TEMPO.CO, Jakarta - Sidang putusan Mahkamah Konstitusi atau MK mengenai Perselisihan Hasil Pemilihan Umum (PHPU) atau Sengketa Pilpres 2024 diwarnai dissenting opinion atau perbedaan pendapat. Hal itu dinyatakan oleh tiga hakim MK, yakni Wakil Ketua MK Saldi Isra, Hakim Konstitusi Arief Hidayat, dan Hakim Konstitusi Enny Nurbaningsih.
Lantas, apa itu dissenting opinion?
Dissenting opinion bukan lagi menjadi istilah asing dalam dunia hukum. Dikutip dari jurnal Kedudukan Dissenting Opinion Sebagai Ekspresi Kebebasan Tertinggi Hakim, dissenting opinion terjadi karena perbedaan atau pemahaman pendapat antara hakim yang ada mengenai perkara yang sedang ditanganinya. Tepatnya, ini adalah perbedaan pendapat antara hakim (minoritas) dengan hakim lain saat mengambil keputusan dalam persidangan.
Pada dasarnya dissenting opinion merupakan wujud dari kemandirian seorang hakim dalam memutus suatu perkara. Dissenting opinion dilandasi dari keyakinan-keyakinan hakim baik dari norma dan aturan hukum. Dissenting opinion juga diartikan sebagai salah satu mekanisme yang memberikan kesempatan kepada hakim untuk mempertahankan kebenaran yang diyakininya.
Dilansir dari publikasi Dissenting Opinion Dalam Putusan Perkara Perdata, dissenting opinion berasal dan kerap digunakan di negara yang menganut sistem hukum Anglo Saxon seperti Amerika Serikat dan Inggris. Pada sistem tersebut, dissenting opinion digunakan jika terjadi perbedaan pendapat antara seorang hakim dengan hakim lain yang putusannya bersifat mayoritas.
Sebelumnya, Dissenting Opinion memang tidak diterapkan dalam sistem hukum Indonesia. Ini karena hukum Indonesia lebih condong menganut sistem Eropa Kontinental atau Civil Law System yang tidak mengenal Dissenting Opinion. Dikutip dari jurnal Dissenting Opinion Hakim Pada Putusan Mahkamah Agung dalam Perkara Merek Terkenal Yumi Katsura dan Prada, dissenting opinion pertama kali di Indonesia muncul dalam kasus perdata di bidang kepailitan.
Kala itu, Hakim Ad Hoc Eliyana menyatakan dissenting opinionnya dalam putusan nomor 71/Pailit/2000/PN.Niaga.Jkt.Pst, meski belum ada peraturan yang mengatur dissenting opinion saat itu. Oleh karena itu, Mahkamah Agung (MA) membentuk Peraturan Mahkamah Agung (PERMA) Nomor 2 Tahun 2000 Tentang Hakim Ad Hoc sebagai dasar hukum berlakunya dissenting opinion.

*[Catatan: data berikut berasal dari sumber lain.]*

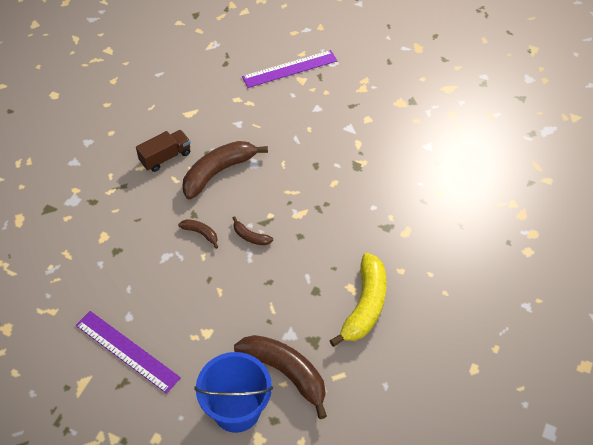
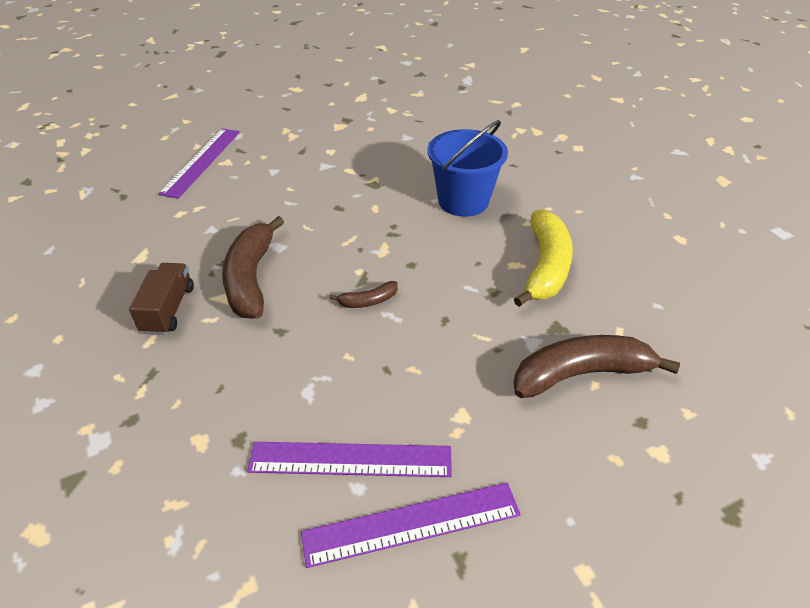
camera: 50 degrees left, 10 degrees down
brown banana [178,219,218,249] -> none
blue bucket [195,352,273,433] -> blue bucket moved to [427,120,508,217]
yellow banana [329,253,387,347] -> yellow banana turned 45 degrees clockwise [514,210,573,307]
none -> purple ruler [247,442,452,477]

Sejak 2004, Indonesia mulai mengadopsi dissenting opinion dari sistem hukum common law ke dalam Undang-Undang Nomor 48 Tahun 2009 Tentang Kekuasaan Kehakiman dan Undang-Undang Nomor 3 Tahun 2009 Tentang Mahkamah Agung. Berdasarkan Undang-Undang Nomor 4 Tahun 2004 jo Undang-Undang Nomor 48 Tahun 2009 tentang Kekuasaan Kehakiman, Pasal 19 ayat (4) dan ayat (5) menyatakan setiap hakim wajib menyampaikan pertimbangan atau pendapat tertulis terhadap perkara yang sedang diperiksa dan menjadi bagian yang tidak terpisahkan dari putusan. Meskipun terdapat dissenting opinion dari beberapa hakim, pendapat itu tetap dicantumkan dalam putusan.

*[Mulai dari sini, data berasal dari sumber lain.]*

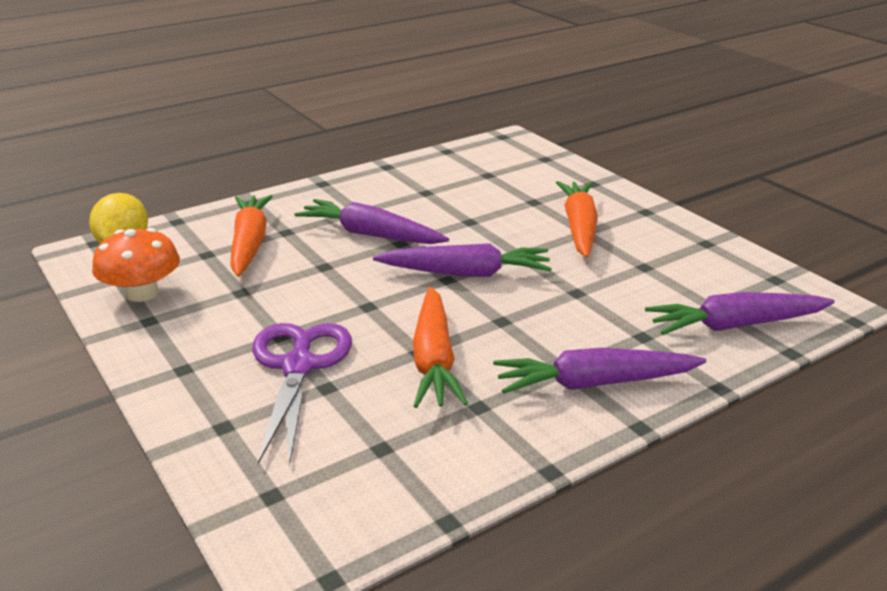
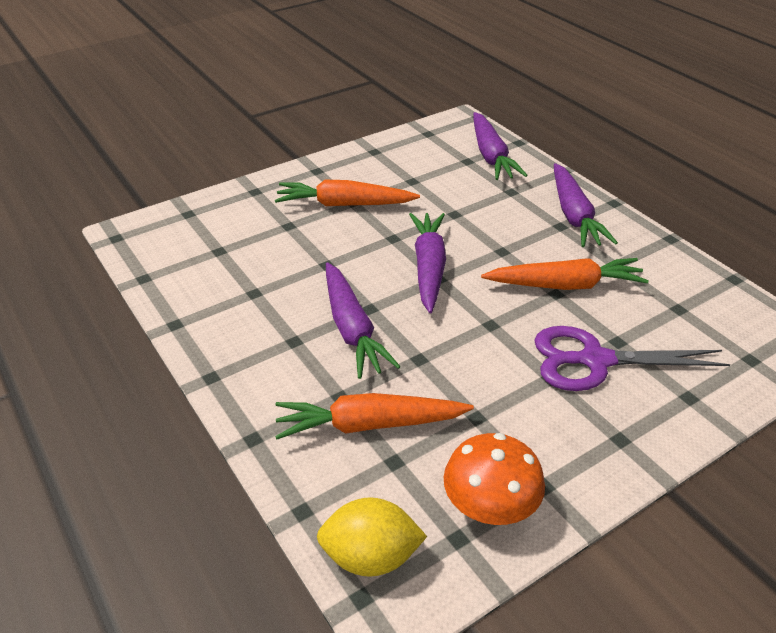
camera: 90 degrees left, 10 degrees up
purple carrot [295,199,449,244] -> purple carrot turned 45 degrees counterclockwise [326,262,401,379]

Lebih lanjut, dissenting opinion lebih banyak digunakan MK dari pada Mahkamah Agung. Ini disebabkan jumlah hakim yang memutus perkara di MK lebih banyak yaitu 9 orang hakim. Lahirnya dissenting opinion dari seorang hakim tidak terlepas dari unsur pertimbangan hukum (legal reasoning) yang merupakan unsur subjektif hakim dalam memaknai atau menafsirkan berbagai peraturan untuk menjatuhkan putusan.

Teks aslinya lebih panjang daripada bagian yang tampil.